QUINCY -- Paul Havermale, who is nearing the end of 16 years as 3rd Ward alderman, thinks he missed his last opportunity to steer Quincy out of the trash collection business.
Havermale is not critical of the way city crews handle solid waste collections.
"I think our city workers do a good job and offer a good value for the dollar," Havermale said.
His contention is that those dollars, those expenditures, could be made by private providers, freeing the city of unnecessary costs and allowing a greater focus on keeping up city infrastructure and providing police and fire protection.
"In this economy ... we either have to redo how we offer services or offload to a private option to keep it going. Solid waste (privatization) made the most sense to me because there's a well-documented private option," Havermale said.
Members of the Quincy City Council recently approved doubling the cost of trash stickers to $1.50, charging $5 per month for recycling collections, requiring trash containers at the curb to avoid torn trash bags and offering free yard waste collections for at least a year.
On several votes taken in late January, 11 of the 14 aldermen agreed with those changes. However, several council members have said they are not fans of higher fees, and more of these difficult decisions will be needed.
Alderman Mike Rein, R-5, thinks the price increases will cover the costs of solid waste collections for a while.
"I don't think this is a permanent solution. Maybe it will last for three or four years, I don't know. But there will come a time when the cost of garbage will go up enough that it might be cheaper to do it through a contractor," Rein said.
Alderman Jack Holtschlag, D-7, isn't a fan of turning over trash collections to private haulers. He thinks garbage collection and yard waste collections should continue to be offered by the city.
"We've got to keep some services for the constituents," Holtschlag said.
Alderman Eric Entrup, R-1, said the city's tote program is an often-overlooked option. After paying a $60 purchase fee, the users pay $12.99 per month. City trucks with tote tippers pick up the trash.
Central Services Director Kevin McClean estimates that about 1,200 people are using totes, representing a little less than 10 percent of city households.
"You can probably fit eight to 10 of the small garbage bags in the totes. It saves our guys from having to reach in and pull out heavy bags," McClean said.
Alderman Jeff VanCamp, I-6, said with the $1.50 trash stickers, Quincyans might want to do the math to see if the totes are now the most economical way to handle their trash.

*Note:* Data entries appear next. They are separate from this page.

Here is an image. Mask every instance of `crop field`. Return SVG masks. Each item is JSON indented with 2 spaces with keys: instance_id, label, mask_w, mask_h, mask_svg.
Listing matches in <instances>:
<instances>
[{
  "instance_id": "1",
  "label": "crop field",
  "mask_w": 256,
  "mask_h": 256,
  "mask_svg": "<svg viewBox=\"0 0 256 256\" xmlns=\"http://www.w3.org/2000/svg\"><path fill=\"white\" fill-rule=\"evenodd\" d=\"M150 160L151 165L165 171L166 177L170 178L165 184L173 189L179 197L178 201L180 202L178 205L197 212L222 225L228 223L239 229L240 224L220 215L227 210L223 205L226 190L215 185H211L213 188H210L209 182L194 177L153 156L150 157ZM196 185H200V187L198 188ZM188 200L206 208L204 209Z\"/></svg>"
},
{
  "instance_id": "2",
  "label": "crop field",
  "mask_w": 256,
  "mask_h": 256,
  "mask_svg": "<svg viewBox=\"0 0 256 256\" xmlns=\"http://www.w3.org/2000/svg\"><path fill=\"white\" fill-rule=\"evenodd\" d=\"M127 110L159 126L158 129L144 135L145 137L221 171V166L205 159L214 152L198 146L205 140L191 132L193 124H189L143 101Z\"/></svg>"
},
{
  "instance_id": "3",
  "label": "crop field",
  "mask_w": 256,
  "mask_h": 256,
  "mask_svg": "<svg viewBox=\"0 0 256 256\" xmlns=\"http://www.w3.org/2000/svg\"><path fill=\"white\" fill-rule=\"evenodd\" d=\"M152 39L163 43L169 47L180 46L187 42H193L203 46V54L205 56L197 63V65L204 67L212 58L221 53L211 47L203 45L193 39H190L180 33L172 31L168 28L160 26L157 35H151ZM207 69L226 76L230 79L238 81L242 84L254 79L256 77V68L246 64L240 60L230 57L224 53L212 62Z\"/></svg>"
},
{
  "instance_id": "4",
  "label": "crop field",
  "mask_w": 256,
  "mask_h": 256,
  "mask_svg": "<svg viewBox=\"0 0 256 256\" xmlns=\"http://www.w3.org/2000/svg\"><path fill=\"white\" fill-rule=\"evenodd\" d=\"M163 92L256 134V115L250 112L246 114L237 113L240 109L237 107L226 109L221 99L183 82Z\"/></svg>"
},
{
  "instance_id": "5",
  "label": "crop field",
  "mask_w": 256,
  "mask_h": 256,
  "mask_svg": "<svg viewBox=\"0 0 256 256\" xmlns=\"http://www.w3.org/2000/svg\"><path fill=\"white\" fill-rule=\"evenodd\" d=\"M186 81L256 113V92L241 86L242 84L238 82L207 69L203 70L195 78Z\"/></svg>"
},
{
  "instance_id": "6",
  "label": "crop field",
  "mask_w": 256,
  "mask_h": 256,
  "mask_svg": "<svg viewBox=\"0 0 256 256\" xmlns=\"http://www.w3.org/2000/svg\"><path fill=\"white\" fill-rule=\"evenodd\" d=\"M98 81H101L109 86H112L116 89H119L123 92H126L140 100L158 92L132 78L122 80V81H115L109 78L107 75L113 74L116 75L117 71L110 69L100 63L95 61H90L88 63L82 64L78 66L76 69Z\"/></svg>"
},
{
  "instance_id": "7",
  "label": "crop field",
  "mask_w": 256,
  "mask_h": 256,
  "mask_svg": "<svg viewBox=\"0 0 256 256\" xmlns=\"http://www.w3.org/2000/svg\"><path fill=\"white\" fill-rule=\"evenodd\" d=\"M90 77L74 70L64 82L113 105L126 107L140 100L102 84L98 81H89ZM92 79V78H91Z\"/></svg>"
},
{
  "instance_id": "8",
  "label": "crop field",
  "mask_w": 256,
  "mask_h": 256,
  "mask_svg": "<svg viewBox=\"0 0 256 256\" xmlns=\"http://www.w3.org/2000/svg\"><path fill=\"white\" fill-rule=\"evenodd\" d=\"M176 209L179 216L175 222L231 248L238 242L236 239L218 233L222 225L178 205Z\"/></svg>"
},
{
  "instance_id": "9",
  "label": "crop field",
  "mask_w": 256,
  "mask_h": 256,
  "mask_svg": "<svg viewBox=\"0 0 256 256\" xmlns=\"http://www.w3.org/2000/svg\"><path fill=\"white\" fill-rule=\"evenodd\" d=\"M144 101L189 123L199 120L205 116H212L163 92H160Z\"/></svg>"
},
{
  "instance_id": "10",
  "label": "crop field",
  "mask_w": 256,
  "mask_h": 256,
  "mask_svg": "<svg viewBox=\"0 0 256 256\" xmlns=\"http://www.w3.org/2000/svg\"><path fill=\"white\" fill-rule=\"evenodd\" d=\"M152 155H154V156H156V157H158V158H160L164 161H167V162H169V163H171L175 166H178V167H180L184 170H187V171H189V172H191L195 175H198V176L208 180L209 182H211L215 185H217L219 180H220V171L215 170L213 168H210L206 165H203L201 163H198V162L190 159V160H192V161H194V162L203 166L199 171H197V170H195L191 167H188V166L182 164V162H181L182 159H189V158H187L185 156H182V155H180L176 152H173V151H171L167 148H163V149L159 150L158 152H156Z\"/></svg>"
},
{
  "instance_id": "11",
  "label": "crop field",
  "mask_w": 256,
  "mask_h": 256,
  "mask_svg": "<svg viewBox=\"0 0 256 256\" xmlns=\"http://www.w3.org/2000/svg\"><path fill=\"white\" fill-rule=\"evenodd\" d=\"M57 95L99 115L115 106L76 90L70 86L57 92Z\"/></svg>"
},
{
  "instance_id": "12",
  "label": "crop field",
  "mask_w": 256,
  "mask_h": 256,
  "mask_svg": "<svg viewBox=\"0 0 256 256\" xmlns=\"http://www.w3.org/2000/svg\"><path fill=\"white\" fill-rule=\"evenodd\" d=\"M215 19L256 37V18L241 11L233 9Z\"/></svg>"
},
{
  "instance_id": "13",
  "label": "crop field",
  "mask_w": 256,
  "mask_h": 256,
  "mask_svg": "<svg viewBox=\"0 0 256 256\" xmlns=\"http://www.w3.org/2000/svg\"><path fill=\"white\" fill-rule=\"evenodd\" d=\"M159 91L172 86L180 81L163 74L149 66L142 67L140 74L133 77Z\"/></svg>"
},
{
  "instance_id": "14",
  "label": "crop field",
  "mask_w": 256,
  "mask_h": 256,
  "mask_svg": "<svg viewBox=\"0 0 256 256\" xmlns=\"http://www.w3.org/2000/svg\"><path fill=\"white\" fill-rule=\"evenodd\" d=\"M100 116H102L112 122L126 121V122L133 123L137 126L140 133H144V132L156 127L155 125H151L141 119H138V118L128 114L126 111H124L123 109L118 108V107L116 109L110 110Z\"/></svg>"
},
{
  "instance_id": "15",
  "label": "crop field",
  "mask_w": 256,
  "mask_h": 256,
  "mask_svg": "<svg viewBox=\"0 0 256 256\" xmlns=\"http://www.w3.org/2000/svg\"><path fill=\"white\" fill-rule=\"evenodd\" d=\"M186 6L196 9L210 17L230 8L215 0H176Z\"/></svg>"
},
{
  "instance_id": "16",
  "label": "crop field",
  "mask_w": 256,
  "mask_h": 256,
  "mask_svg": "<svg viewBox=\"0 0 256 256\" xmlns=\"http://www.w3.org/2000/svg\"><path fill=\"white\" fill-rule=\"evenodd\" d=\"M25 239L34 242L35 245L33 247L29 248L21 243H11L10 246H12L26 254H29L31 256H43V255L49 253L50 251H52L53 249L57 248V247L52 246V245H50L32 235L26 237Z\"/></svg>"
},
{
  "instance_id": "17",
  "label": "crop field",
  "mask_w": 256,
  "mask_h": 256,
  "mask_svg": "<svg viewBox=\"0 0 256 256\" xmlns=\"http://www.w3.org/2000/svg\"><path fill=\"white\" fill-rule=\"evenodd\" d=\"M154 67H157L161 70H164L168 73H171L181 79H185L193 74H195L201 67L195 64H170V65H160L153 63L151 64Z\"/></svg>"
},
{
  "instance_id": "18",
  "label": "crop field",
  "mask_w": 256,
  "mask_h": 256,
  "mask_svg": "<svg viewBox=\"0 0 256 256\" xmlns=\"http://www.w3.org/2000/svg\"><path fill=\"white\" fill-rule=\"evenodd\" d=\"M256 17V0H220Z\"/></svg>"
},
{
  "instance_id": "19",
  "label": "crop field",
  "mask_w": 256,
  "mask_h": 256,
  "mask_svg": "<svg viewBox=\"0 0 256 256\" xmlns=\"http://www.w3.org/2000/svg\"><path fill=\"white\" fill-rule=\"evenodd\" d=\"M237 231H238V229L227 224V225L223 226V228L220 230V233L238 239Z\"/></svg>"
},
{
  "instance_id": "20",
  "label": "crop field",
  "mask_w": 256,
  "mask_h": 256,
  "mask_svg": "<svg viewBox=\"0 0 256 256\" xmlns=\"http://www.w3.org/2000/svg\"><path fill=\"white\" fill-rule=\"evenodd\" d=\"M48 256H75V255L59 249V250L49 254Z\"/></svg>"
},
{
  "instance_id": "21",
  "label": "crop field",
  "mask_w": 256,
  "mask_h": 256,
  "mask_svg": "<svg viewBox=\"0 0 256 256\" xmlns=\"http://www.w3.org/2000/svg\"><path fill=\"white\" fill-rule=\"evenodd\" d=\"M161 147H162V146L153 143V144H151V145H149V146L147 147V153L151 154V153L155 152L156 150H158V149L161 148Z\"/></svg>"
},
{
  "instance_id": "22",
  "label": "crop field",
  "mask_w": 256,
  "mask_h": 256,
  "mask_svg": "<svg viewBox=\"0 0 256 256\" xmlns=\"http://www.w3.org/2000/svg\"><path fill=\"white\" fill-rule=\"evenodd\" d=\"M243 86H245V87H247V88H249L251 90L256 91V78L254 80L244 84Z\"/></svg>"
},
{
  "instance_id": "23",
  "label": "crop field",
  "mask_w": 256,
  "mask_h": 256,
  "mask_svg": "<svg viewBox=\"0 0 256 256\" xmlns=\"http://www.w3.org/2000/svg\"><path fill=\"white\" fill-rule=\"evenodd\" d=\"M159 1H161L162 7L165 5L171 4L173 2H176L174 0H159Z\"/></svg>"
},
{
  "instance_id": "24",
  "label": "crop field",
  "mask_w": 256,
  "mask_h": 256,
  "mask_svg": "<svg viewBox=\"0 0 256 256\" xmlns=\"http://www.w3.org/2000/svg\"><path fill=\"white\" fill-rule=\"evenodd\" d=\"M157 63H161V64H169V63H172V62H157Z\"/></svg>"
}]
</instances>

"It also takes care of the complaints from people who say they don't like having to go buy trash stickers," Entrup said.
Recycling is a more complicated issue.
VanCamp hopes to see at least half of Quincyans opt in for the recycling program. Anyone who puts out enough recyclables that their items would fill an additional three bags of trash each month will find it worthwhile to pay the $5 fee for recycling, VanCamp said.
"We heard loud and clear at the town hall meetings that people wanted to keep that recycling program," VanCamp said.
Rein is not certain there will be enough support to make recycling a paying proposition. He's willing to see what happens.
"I was surprised to see what Rolla (Mo.) is doing and how they're making money at recycling," Rein said.
Brady Wilson, Quincy's first recycling manager, told The Herald-Whig that the city of 20,000 has made a minimum of $250,000 in recent years operating its own municipal recycling program.
"The council is being told that nobody wants (recyclables). We have a mayor and city staff to do that homework," Rein said.
Although the contract with Quincy Recycle represents a cost to the city at this time, VanCamp thinks the market will recover and in some future contract the city may start getting paid for recyclables.
Rein expects that aluminum cans always will be worth recycling and cardboard has a ready market. There is little market for plastics at this time. There are a few markets for glass, but some recycling companies avoid glass because of injuries that drive up costs.
In coming months, city officials say the number of people who opt in for recycling will tell part of the tale on solid waste costs. Those who opt in will be paying utility fees. Those who don't will be putting more items in trash bags, which require $1.50 stickers.
It will take longer to determine whether a yard waste program without additional fees can continue.
Alderman Dave Bauer, D-2, would like to see the city go at least a couple of years before considering any fees or stickers for yard waste.
"We have a lot of residents who pick up leaves and debris from their yards that's not really theirs," Bauer said.
Yard waste may come from trees along rights of way or from neighboring properties.
"I think it's good for the city to get leaves and grass clippings picked up, otherwise they end up in the sewer and then we have to clean them out," Bauer said.
Aldermen say all three collection programs -- garbage, recycling and yard waste -- should be good for at least a while.
It will be up to future councils to watch the math and see when city costs exceed the revenue. Then it will be time to either increase fees or hand off the programs to private haulers.